Pemkot Solo Setop Sementara Pembayaran Listrik Keraton Gegara Masalah Ini

NTVNews - Berita Hari Ini, Terbaru dan Viral - 4 Mar 2026, 08:31
thumbnail-author
Dedi
Penulis & Editor
Bagikan
Keraton Surakarta Hadiningrat Keraton Surakarta Hadiningrat (Ntvnews)

Ntvnews.id, Jakarta - Pemerintah Kota (Pemkot) Solo memutuskan menghentikan sementara pembayaran tagihan listrik untuk Keraton Kasunanan Surakarta Hadiningrat mulai Januari 2026. Kebijakan ini diambil dengan alasan keterbatasan kemampuan anggaran daerah.

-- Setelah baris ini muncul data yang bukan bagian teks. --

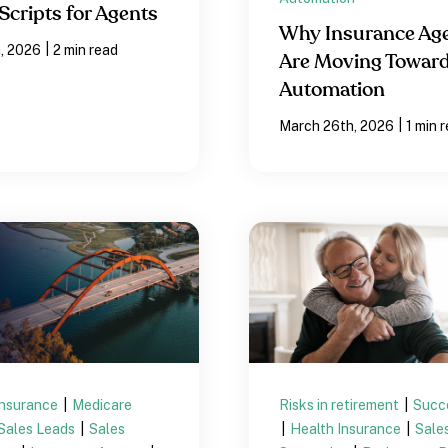
Scripts for Agents
Why Insurance Ag
|
, 2026
2 min read
Are Moving Towar
Automation
|
March 26th, 2026
1 min 
Insurance
|
Medicare
Risks in retirement
|
Succ
Sales Leads
|
Sales
|
Health Insurance
|
Sale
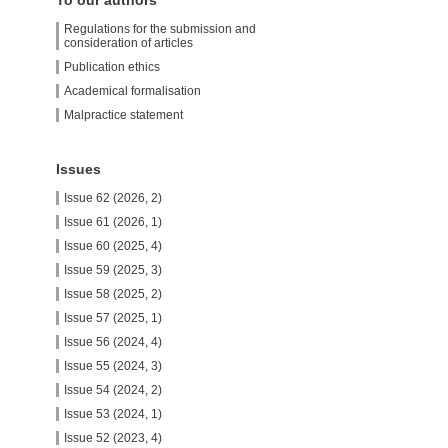
To our authors
Regulations for the submission and
consideration of articles
Publication ethics
Academical formalisation
Malpractice statement
Issues
Issue 62 (2026, 2)
Issue 61 (2026, 1)
Issue 60 (2025, 4)
Issue 59 (2025, 3)
Issue 58 (2025, 2)
Issue 57 (2025, 1)
Issue 56 (2024, 4)
Issue 55 (2024, 3)
Issue 54 (2024, 2)
Issue 53 (2024, 1)
Issue 52 (2023, 4)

Kepala Dinas Kebudayaan dan Pariwisata (Disbudpar) Kota Solo, Maretha Dinar Cahyono, membenarkan penghentian sementara tersebut. Ia menegaskan kondisi fiskal daerah menjadi pertimbangan utama.

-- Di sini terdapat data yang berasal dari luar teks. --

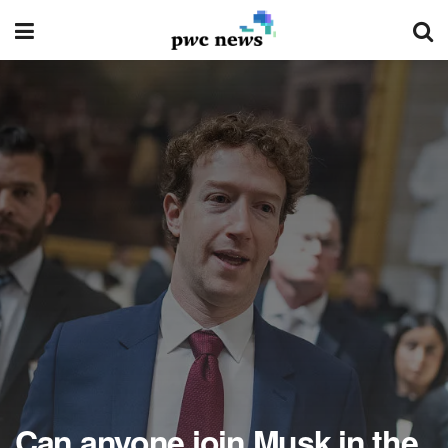
Can anyone join Musk in the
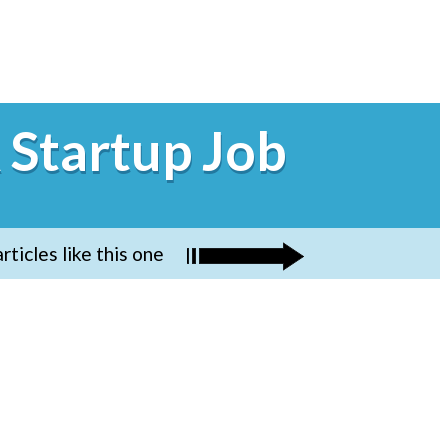
 Startup Job
ticles like this one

"Ya, benar. Kemampuan anggaran kami memang terbatas," ujar Maretha di Solo, Selasa (3/3/2026).

Selama ini, pembayaran listrik Keraton Solo dibebankan pada Anggaran Pendapatan dan Belanja Daerah (APBD) Kota Solo. Disbudpar tercatat membayar lima rekening listrik atas nama keraton langsung kepada Perusahaan Listrik Negara (PLN).

Baca Juga: Kecelakaan Beruntun Libatkan 10 Kendaraan di Exit Tol Bawen, 8 Orang Terluka

Total tagihan dari lima sambungan listrik tersebut diperkirakan melebihi Rp19 juta setiap bulan. Meski demikian, Maretha memastikan kebijakan ini hanya bersifat sementara dan diharapkan pembayaran dapat kembali dilakukan mulai April 2026.

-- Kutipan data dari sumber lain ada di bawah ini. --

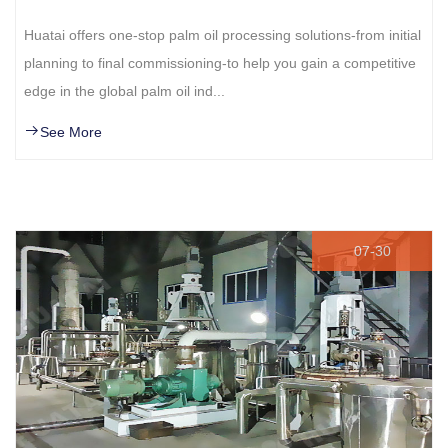
Huatai offers one-stop palm oil processing solutions-from initial
planning to final commissioning-to help you gain a competitive
edge in the global palm oil ind...
See More
07-30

"Harapannya, April sudah bisa dibayarkan," imbuhnya.

Saat ditanya mengenai kemungkinan kaitan kebijakan ini dengan persoalan dualisme kepemimpinan di internal keraton, Maretha tidak menampik adanya faktor tersebut. Namun, ia menekankan bahwa persoalan anggaran tetap menjadi alasan dominan.

Ia juga mengungkapkan bahwa surat pemberitahuan penghentian sementara pembayaran listrik telah dikirimkan kepada PLN dengan tembusan kepada tiga pihak internal keraton, yakni KGPH Panembahan Agung Tedjowulan serta dua putra mendiang Pakubuwono XIII, yaitu KGPH Mangkubumi dan KGPH Purboyo.

"Dualisme kepemimpinan turut menjadi faktor, tapi yang utama memang keterbatasan anggaran," kata Maretha.

Kebijakan ini menambah dinamika pengelolaan Keraton Solo di tengah tantangan internal dan keterbatasan dukungan pembiayaan dari pemerintah daerah.